Turn every line of text in the data below into a Markdown table with the columns No. and Line, numbering the lines in order and skipping blank ones. Leave the pictures out of the answer.
Segment Start: AVAILABLE DATA
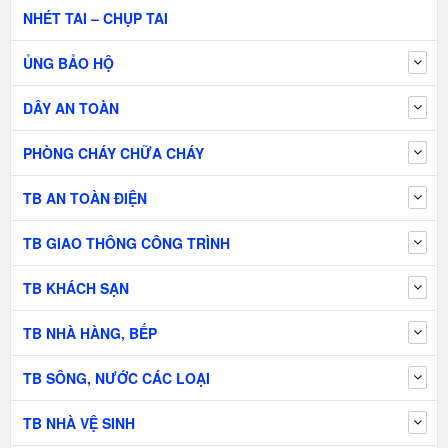
NHÉT TAI – CHỤP TAI
ỦNG BẢO HỘ
DÂY AN TOÀN
PHÒNG CHÁY CHỮA CHÁY
TB AN TOÀN ĐIỆN
TB GIAO THÔNG CÔNG TRÌNH
TB KHÁCH SẠN
TB NHÀ HÀNG, BẾP
TB SÔNG, NƯỚC CÁC LOẠI
TB NHÀ VỆ SINH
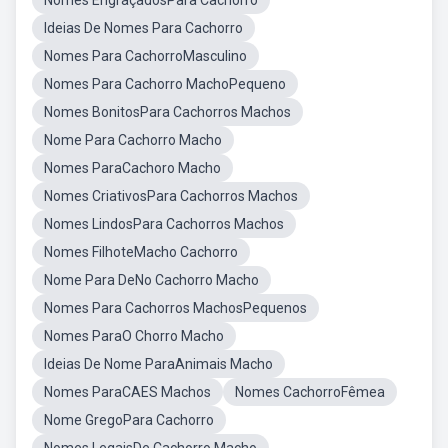
Nomes EngraçadosPara Cachorro
Ideias De Nomes Para Cachorro
Nomes Para CachorroMasculino
Nomes Para Cachorro MachoPequeno
Nomes BonitosPara Cachorros Machos
Nome Para Cachorro Macho
Nomes ParaCachoro Macho
Nomes CriativosPara Cachorros Machos
Nomes LindosPara Cachorros Machos
Nomes FilhoteMacho Cachorro
Nome Para DeNo Cachorro Macho
Nomes Para Cachorros MachosPequenos
Nomes ParaO Chorro Macho
Ideias De Nome ParaAnimais Macho
Nomes ParaCAES Machos
Nomes CachorroFêmea
Nome GregoPara Cachorro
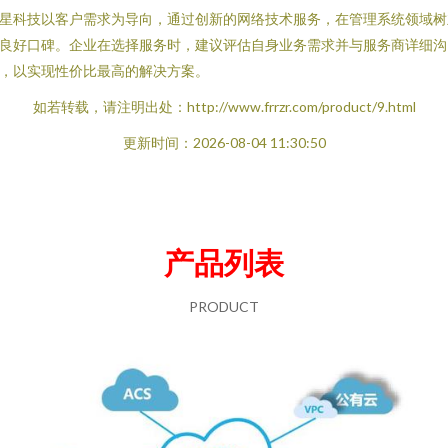
星科技以客户需求为导向，通过创新的网络技术服务，在管理系统领域树
良好口碑。企业在选择服务时，建议评估自身业务需求并与服务商详细沟
，以实现性价比最高的解决方案。
如若转载，请注明出处：http://www.frrzr.com/product/9.html
更新时间：2026-08-04 11:30:50
产品列表
PRODUCT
Segment End: AVAILABLE DATA
RESULT OF THIS TASK →
| No. | Line |
|---|---|
| 1 | NHÉT TAI – CHỤP TAI |
| 2 | ỦNG BẢO HỘ |
| 3 | DÂY AN TOÀN |
| 4 | PHÒNG CHÁY CHỮA CHÁY |
| 5 | TB AN TOÀN ĐIỆN |
| 6 | TB GIAO THÔNG CÔNG TRÌNH |
| 7 | TB KHÁCH SẠN |
| 8 | TB NHÀ HÀNG, BẾP |
| 9 | TB SÔNG, NƯỚC CÁC LOẠI |
| 10 | TB NHÀ VỆ SINH |
| 11 | Nomes EngraçadosPara Cachorro |
| 12 | Ideias De Nomes Para Cachorro |
| 13 | Nomes Para CachorroMasculino |
| 14 | Nomes Para Cachorro MachoPequeno |
| 15 | Nomes BonitosPara Cachorros Machos |
| 16 | Nome Para Cachorro Macho |
| 17 | Nomes ParaCachoro Macho |
| 18 | Nomes CriativosPara Cachorros Machos |
| 19 | Nomes LindosPara Cachorros Machos |
| 20 | Nomes FilhoteMacho Cachorro |
| 21 | Nome Para DeNo Cachorro Macho |
| 22 | Nomes Para Cachorros MachosPequenos |
| 23 | Nomes ParaO Chorro Macho |
| 24 | Ideias De Nome ParaAnimais Macho |
| 25 | Nomes ParaCAES Machos |
| 26 | Nomes CachorroFêmea |
| 27 | Nome GregoPara Cachorro |
| 28 | 星科技以客户需求为导向，通过创新的网络技术服务，在管理系统领域树 |
| 29 | 良好口碑。企业在选择服务时，建议评估自身业务需求并与服务商详细沟 |
| 30 | ，以实现性价比最高的解决方案。 |
| 31 | 如若转载，请注明出处：http://www.frrzr.com/product/9.html |
| 32 | 更新时间：2026-08-04 11:30:50 |
| 33 | 产品列表 |
| 34 | PRODUCT |